Agitating bondholders have written to Argentina’s government, accusing it of not doing enough to allow the country’s crucial debt restructuring negotiations to make progress, according to bondholder sources involved in the process, Reuters reported. Two sources told Reuters on the condition of anonymity that the three main creditor groups had sent letters in recent days saying that they wanted to contribute to an “orderly resolution” of Argentina’s debt challenges.
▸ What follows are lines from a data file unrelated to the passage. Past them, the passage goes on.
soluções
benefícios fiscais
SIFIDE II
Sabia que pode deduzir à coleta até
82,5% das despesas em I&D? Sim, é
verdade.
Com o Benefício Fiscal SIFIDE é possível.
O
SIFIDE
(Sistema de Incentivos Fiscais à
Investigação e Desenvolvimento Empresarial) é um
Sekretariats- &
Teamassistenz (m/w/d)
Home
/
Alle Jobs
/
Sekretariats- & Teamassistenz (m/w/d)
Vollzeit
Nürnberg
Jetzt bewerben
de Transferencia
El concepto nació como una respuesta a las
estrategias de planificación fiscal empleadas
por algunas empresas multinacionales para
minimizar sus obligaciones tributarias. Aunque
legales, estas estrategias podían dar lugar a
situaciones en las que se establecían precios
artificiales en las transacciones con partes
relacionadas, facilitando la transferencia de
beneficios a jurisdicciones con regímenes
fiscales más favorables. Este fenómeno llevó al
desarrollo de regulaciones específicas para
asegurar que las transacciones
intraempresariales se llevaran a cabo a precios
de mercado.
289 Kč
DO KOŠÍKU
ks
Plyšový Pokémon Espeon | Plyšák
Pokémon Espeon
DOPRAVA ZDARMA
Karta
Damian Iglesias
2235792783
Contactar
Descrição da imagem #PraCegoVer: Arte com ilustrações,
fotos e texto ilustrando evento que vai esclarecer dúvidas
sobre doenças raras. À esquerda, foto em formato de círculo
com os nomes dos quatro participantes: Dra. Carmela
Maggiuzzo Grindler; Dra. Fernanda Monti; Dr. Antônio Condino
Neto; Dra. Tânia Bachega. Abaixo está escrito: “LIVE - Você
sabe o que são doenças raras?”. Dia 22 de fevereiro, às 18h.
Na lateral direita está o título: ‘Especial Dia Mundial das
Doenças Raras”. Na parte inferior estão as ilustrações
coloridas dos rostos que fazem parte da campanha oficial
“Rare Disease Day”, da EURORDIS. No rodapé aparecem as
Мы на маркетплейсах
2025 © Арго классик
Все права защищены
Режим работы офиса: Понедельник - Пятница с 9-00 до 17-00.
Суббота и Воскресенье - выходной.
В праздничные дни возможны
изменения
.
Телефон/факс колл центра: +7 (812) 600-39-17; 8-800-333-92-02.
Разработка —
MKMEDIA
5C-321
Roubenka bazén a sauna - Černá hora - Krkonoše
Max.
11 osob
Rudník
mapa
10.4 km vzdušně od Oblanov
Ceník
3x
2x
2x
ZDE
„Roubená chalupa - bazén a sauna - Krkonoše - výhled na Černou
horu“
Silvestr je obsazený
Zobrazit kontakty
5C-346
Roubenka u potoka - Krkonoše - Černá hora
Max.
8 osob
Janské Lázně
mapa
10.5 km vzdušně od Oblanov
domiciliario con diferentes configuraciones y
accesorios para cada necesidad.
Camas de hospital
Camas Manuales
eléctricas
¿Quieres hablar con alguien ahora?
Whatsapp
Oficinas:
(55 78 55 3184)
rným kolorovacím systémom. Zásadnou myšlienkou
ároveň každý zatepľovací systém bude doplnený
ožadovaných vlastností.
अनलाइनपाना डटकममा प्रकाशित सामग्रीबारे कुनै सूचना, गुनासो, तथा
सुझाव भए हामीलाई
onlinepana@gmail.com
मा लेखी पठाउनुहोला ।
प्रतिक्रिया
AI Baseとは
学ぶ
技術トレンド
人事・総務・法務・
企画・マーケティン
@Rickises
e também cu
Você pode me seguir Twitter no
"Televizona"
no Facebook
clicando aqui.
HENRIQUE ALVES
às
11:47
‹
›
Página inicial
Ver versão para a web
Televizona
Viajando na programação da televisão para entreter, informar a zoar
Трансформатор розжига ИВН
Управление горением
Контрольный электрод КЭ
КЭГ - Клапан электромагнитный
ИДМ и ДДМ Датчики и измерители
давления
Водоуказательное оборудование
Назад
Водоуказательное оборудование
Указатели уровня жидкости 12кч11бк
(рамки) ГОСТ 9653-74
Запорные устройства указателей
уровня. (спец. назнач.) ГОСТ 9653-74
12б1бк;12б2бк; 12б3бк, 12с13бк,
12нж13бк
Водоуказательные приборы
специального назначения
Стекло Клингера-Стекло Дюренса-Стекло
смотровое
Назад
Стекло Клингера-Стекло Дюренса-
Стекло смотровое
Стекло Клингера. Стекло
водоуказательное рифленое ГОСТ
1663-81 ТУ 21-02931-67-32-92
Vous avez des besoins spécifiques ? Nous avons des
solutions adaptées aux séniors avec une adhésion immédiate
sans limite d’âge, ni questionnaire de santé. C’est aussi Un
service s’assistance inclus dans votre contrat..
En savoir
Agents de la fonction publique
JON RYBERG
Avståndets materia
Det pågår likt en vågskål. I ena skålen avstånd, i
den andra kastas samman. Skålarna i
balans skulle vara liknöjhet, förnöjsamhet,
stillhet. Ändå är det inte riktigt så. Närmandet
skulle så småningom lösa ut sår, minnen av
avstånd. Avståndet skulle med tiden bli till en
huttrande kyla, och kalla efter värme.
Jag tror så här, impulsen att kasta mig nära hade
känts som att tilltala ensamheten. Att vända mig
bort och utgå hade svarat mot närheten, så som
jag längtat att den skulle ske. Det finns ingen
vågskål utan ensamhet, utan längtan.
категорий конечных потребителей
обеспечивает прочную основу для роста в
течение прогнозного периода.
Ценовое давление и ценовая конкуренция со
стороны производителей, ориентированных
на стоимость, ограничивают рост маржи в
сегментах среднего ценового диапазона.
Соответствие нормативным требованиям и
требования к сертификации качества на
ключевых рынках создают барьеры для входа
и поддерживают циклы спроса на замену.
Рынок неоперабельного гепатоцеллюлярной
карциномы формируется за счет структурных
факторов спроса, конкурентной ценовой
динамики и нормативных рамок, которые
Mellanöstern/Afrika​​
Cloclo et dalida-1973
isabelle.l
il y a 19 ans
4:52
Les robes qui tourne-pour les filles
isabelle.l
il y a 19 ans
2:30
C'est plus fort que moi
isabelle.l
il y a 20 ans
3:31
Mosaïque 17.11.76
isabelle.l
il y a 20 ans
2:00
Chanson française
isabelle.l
However, the creditor groups said they were concerned there was “a shortfall in collaboration” on the part of the government.
The bonds of emerging-market nations are entering distressed territory at an alarming rate as the soaring dollar raises the prospect of government defaults, Bloomberg News reported. Fifteen nations with more than $100 billion of Eurobonds outstanding now have average spreads of at least 1,000 basis points over U.S. Treasuries, which many investors consider to be the threshold for debt to be classed as distressed. And that doesn’t even include Lebanon, which defaulted this month, and Argentina, which has begun restructuring talks with bondholders.
Even in an industry devastated by the coronavirus crisis, Latin American airlines stand out. Five of the biggest carriers in the region -- Latam Airlines Group SA, Gol Linhas Aereas Inteligentes SA, Azul SA, Avianca and Volaris -- have seen about $12 billion in their market value wiped out since the end of January through Wednesday’s close, Bloomberg News reported. On average, their stock tumbled 78% in local currency terms, more than all 23 members in the Bloomberg World Airlines Index. The global gauge is down 46% in the period.
Latin American airlines need prompt government aid or many of them could go out of business as the global coronavirus outbreak forces widespread flight cancellations, the chief of regional airline association ALTA said…However, Chile’s economy minister dismissed the idea of providing aid to the country’s flagship carrier, the largest in the continent, Reuters reported.
Argentina's government has struck a deal with domestic bondholders to swap around 200 billion pesos ($3.2 billion) in local currency debt in a major planned auction on Thursday, the country's Economy Minister Martin Guzman told Reuters. The scheduled swap, which is offering new instruments that expire between 2021 and 2024 for others maturing up to this year, is part of Argentina's drive to gain more time to make payments amid a widespread debt crisis, the International New York Times reported on a Reuters story.
Argentina will need “substantial relief” as it restructures nearly $70 billion in debt with international bondholders, the country’s economy minister Martin Guzman told Reuters, signaling a tough tonic ahead for the country’s creditors, Reuters reported. In his first interview with international media since taking up his role in December, the 37-year-old U.S. trained economist, said a March 31 deadline to strike a deal with bondholders may also be affected by a global coronavirus outbreak that was hitting plans for road shows for the government’s debt proposal.
A plunge in world oil prices and resulting market turmoil has thrust Latin American governments into the unenviable position of trying to shore up their economies without blowing a hole in their budgets or scaring off international investors, Reuters reported. From Mexico to Brazil, many countries in the region are major exporters of crude and other commodities, and have been hit by a triple whammy of oil’s price crash, cratering import demand from major buyer China, and a precipitous fall in their exchange rates.